## Tasks to complete
1. In the mailing list thread, what laptop model fails to boot on cold power on under kernel 4.9?
2. Gather every line of the rows that contains the word "results", matching case exactly.

## Document segment
From: "Rafael J. Wysocki" <rjw@rjwysocki.net>
To: Jonathan McDowell <noodles@earth.li>
Cc: Joonsoo Kim <iamjoonsoo.kim@lge.com>,
"Rafael J. Wysocki" <rafael@kernel.org>,
ACPI Devel Maling List <linux-acpi@vger.kernel.org>,
Linux Kernel Mailing List <linux-kernel@vger.kernel.org>,
Linux Memory Management List <linux-mm@kvack.org>,
netdev@vger.kernel.org
Subject: Re: ACPI issues on cold power on [bisected]
Date: Wed, 03 Jan 2018 12:29:57 +0100 [thread overview]
Message-ID: <1992532.LQVZdPLcZi@aspire.rjw.lan> (raw)
In-Reply-To: <20180103103812.klxncszqtq3lj3rr@earth.li>
On Wednesday, January 3, 2018 11:38:12 AM CET Jonathan McDowell wrote:
> On Wed, Jan 03, 2018 at 11:11:29AM +0900, Joonsoo Kim wrote:
> > On Tue, Jan 02, 2018 at 11:25:01AM +0100, Rafael J. Wysocki wrote:
> > > On Tue, Jan 2, 2018 at 3:54 AM, Joonsoo Kim <iamjoonsoo.kim@lge.com> wrote:
> > > > On Fri, Dec 29, 2017 at 04:36:59PM +0000, Jonathan McDowell wrote:
> > > >> On Fri, Dec 22, 2017 at 09:21:09AM +0900, Joonsoo Kim wrote:
> > > >> > On Fri, Dec 08, 2017 at 03:11:59PM +0000, Jonathan McDowell wrote:
> > > >> > > I've been sitting on this for a while and should have spent time to
> > > >> > > investigate sooner, but it's been an odd failure mode that wasn't quite
> > > >> > > obvious.
> > > >> > >
> > > >> > > In 4.9 if I cold power on my laptop (Dell E7240) it fails to boot - I
> > > >> > > don't see anything after grub says its booting. In 4.10 onwards the
> > > >> > > laptop boots, but I get an Oops as part of the boot and ACPI is unhappy
> > > >> > > (no suspend, no clean poweroff, no ACPI buttons). The Oops is below;
> > > >> > > taken from 4.12 as that's the most recent error dmesg I have saved but
> > > >> > > also seen back in 4.10. It's always address 0x30 for the dereference.

## Data shown
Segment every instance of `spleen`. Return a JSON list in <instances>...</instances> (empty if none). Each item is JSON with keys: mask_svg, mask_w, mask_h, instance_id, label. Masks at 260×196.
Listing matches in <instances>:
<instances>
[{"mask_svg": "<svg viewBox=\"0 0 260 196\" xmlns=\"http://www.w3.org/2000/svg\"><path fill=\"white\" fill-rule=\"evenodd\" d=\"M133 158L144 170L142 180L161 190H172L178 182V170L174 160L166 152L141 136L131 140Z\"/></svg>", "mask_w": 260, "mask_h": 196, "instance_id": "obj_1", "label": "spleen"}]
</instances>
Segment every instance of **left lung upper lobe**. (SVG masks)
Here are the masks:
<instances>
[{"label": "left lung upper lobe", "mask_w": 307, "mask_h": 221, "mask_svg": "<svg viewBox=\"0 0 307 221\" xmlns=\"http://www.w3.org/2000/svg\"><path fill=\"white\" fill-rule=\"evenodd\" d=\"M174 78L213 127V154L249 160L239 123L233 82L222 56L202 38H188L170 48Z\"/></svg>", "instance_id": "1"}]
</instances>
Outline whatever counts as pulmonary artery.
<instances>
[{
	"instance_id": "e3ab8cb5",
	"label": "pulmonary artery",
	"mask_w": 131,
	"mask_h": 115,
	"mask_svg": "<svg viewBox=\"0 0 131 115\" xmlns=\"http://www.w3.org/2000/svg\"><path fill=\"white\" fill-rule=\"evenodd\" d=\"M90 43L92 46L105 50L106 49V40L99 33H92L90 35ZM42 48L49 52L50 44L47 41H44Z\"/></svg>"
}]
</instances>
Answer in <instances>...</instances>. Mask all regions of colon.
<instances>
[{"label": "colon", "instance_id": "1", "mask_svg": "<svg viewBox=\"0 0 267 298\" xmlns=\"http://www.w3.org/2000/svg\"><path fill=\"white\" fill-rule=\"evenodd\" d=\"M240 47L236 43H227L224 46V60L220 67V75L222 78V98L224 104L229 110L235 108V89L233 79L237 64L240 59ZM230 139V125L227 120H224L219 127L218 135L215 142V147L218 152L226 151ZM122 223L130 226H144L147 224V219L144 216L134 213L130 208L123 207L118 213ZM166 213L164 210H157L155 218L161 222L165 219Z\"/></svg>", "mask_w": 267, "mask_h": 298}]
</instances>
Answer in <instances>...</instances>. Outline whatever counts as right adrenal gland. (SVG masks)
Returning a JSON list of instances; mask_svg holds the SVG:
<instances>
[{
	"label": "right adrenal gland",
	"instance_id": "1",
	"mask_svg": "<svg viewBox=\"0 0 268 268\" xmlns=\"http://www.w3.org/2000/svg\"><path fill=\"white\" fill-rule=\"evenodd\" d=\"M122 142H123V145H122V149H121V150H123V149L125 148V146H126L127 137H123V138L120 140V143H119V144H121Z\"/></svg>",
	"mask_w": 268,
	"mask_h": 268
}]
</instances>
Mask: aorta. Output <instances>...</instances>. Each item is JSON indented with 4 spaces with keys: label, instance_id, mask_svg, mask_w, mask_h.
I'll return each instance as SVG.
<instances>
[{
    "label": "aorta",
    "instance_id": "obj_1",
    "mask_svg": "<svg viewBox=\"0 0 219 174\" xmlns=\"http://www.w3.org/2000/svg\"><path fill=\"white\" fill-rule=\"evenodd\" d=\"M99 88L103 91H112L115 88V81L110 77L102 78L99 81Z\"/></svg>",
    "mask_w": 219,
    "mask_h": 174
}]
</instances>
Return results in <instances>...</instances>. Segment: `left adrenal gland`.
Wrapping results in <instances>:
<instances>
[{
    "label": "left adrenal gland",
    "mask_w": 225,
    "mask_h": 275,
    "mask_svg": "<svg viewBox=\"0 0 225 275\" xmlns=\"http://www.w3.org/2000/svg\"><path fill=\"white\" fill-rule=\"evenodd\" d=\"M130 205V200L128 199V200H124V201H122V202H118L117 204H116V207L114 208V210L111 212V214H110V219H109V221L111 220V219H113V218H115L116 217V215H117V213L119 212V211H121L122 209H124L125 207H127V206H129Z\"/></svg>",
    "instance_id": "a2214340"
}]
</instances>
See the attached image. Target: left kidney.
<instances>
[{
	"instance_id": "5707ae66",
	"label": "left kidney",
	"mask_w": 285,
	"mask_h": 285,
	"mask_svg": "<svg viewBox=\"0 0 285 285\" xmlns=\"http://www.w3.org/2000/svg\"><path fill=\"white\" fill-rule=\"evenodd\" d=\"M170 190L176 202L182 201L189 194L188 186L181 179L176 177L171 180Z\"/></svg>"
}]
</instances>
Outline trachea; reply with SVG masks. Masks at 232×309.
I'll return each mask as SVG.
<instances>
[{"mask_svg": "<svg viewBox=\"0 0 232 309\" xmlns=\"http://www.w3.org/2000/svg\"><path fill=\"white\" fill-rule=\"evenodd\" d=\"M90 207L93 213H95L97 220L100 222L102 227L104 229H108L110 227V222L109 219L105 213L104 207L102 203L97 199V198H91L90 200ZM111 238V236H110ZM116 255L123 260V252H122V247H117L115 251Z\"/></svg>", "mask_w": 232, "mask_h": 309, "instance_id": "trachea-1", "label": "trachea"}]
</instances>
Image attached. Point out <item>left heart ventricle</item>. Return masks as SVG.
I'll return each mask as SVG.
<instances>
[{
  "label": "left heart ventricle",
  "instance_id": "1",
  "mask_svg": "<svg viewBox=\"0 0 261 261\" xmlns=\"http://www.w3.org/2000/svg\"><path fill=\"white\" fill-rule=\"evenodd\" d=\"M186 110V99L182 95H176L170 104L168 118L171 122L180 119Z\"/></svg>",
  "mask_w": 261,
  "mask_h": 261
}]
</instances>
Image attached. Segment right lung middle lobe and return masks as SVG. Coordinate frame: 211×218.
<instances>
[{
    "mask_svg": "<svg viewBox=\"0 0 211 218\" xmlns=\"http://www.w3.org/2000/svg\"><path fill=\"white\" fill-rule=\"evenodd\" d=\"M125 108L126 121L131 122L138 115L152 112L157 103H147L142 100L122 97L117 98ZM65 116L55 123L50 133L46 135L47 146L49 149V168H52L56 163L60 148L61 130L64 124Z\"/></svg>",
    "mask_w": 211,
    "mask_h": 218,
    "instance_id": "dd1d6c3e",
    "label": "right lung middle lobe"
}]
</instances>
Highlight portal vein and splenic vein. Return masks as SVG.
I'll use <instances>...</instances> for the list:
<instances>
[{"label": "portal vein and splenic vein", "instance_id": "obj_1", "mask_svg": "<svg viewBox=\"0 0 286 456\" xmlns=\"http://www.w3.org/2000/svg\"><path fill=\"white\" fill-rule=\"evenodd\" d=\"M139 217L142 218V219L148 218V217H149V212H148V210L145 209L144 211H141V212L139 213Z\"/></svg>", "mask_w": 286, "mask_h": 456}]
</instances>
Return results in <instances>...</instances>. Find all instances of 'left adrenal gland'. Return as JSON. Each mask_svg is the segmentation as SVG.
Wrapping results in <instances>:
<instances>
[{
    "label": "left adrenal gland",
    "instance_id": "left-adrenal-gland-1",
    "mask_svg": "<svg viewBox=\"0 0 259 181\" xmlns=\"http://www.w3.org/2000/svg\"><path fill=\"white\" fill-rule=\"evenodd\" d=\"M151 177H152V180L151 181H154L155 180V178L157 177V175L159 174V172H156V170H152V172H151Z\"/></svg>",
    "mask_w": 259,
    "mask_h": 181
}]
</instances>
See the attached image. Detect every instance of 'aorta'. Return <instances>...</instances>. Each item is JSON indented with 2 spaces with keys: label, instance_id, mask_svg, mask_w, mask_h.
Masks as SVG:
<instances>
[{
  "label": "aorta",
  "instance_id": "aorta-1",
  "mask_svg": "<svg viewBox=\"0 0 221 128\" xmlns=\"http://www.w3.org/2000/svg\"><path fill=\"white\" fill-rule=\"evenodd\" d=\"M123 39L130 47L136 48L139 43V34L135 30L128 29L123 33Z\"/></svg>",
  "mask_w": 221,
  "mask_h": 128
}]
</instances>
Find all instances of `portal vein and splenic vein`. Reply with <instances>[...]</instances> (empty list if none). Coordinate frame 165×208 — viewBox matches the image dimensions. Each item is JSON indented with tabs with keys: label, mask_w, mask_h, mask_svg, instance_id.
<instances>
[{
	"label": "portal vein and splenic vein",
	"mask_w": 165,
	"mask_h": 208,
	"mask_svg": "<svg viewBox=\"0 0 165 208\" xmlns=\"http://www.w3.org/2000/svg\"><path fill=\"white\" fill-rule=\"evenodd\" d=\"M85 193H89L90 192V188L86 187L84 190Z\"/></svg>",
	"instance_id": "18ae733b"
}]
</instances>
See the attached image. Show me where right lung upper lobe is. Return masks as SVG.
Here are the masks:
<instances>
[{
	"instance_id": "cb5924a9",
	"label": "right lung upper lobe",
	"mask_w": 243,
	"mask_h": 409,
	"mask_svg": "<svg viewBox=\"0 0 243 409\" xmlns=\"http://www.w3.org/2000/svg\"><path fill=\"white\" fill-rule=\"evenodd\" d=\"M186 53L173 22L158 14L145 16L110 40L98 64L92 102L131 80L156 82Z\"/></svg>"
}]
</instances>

## Responses to the exercise
1. A Dell E7240.

2.
Return results in <instances>...</instances>. Segment: `left adrenal gland`.
Wrapping results in <instances>:
Return results in <instances>...</instances>. Find all instances of 'left adrenal gland'. Return as JSON. Each mask_svg is the segmentation as SVG.
Wrapping results in <instances>:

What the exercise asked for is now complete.